Excerpted from the Koren Mesorat HaRav Kinot: Lookstein Edition. Edited by Rabbi Simon Posner, Kinot translated by Rabbi Dr. Tzvi Hersh Weinreb
Kina 25
This kina, by Rabbi Kalonymos ben Yehuda of Speyer, laments the massacres perpetrated by the Crusaders in 1096, which destroyed the most prominent Jewish communities of the Rhineland. The main motif of this kina (מי יתן ראשי מים, Mi Yiten Roshi Mayim), a motif found in some of the prior kinot, is that the death of the righteous is equivalent to the burning of the Beit HaMikdash.
If we are to mourn for the Beit HaMikdash, we must also mourn the death of the great Torah scholars. Since the tragedy of the destruction of the Torah centers in Germany is equivalent to the Hurban Beit HaMikdash, we are justified in thinking that a special fast day should have been established to mourn for the martyrs of those massacres. However, the kina declares, we are not to add any fast day beyond Tisha B’Av to commemorate any other catastrophe, massacre, or destruction.
The phrase in the kina “אי תורה ותלמוד והלומדה, Where are Torah, Talmud, and students?” has a message. The message of this phrase of the kina is that it is important to mourn not only for the great scholars but for the ordinary Jews as well. One does not have to be a genius or a great teacher of Torah. All one has to do is study, at any level. This itself is part of mesora, the chain of tradition. Our mesora consists not only of brilliant scholars, but also of simple Jews who study even if they do not understand what they study.

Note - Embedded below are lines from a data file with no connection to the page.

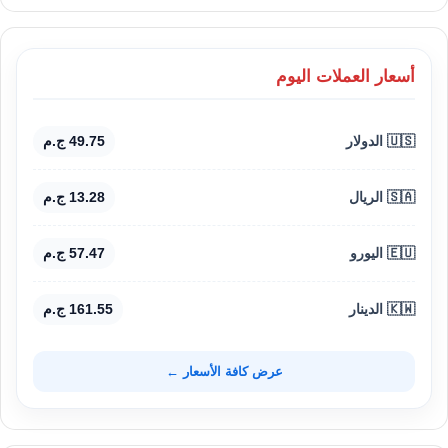
أسعار العملات اليوم
🇺🇸 الدولار
49.75 ج.م
🇸🇦 الريال
13.28 ج.م
🇪🇺 اليورو
57.47 ج.م
🇰🇼 الدينار
161.55 ج.م
عرض كافة الأسعار ←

The phrase “Where are Torah, Talmud, and students?” was the phrase used by a Holocaust survivor to describe to me his feelings at visiting Vilna on Kol Nidrei night in 1945. Shortly after he was liberated, he returned to Vilna where he had lived before the War, for the High Holidays. It is difficult to describe what Vilna looked like on Rosh HaShana and Yom Kippur before the War. In one neighborhood there were eight or nine synagogues, including the Beit Knesset HaGra and a synagogue that dated back to the Middle Ages. This person remembered what the Vilna shulhoif, the neighborhood where the synagogues were located, was like on Kol Nidrei night when tens of thousands of Jews would congregate. On that Kol Nidrei night in 1945, he returned to the synagogue where his mother used to pray, and it was deserted. He used the phrase from this kina to describe his feelings, “Where is the Torah and those who study it? Her place is desolate, with none to dwell therein.”
This survivor continued with a haunting story. His mother was a pious Jewess and of course attended shul on Yom Kippur. When it came time for Maftir Yonah, she used to leave the shul for half an hour and feed her cat at home. The cat would wait for her, and after feeding the cat she would return to shul. This man, who knew the cat, spent Yom Kippur of 1945 at the home where his parents had lived, and at 4:30 in the afternoon, there was a scratching at the door. It was the same cat waiting for him to feed her the way his mother had. This visit had a traumatic effect on him. At that moment, he felt the full magnitude of the Holocaust. Indescribable despair and bleakness overwhelmed him.
This story also illustrates how accurately Lamentations captures the devastation of the Ĥurban. When a place is desolate and devoid of human beings, it is tragic; but when animals prowl there, the pain is almost unbearable. As the verse in Lamentations (5:18) says, “For Mount Zion is desolate.” It is tragic that Mount Zion is desolate and deserted; but, not only are people absent, the verse continues, “foxes prowl over it.” The fox and the cat walk around. All he saw was the ruins of the synagogues and the cat prowling amidst the ruins. The only link between the past and present was the cat.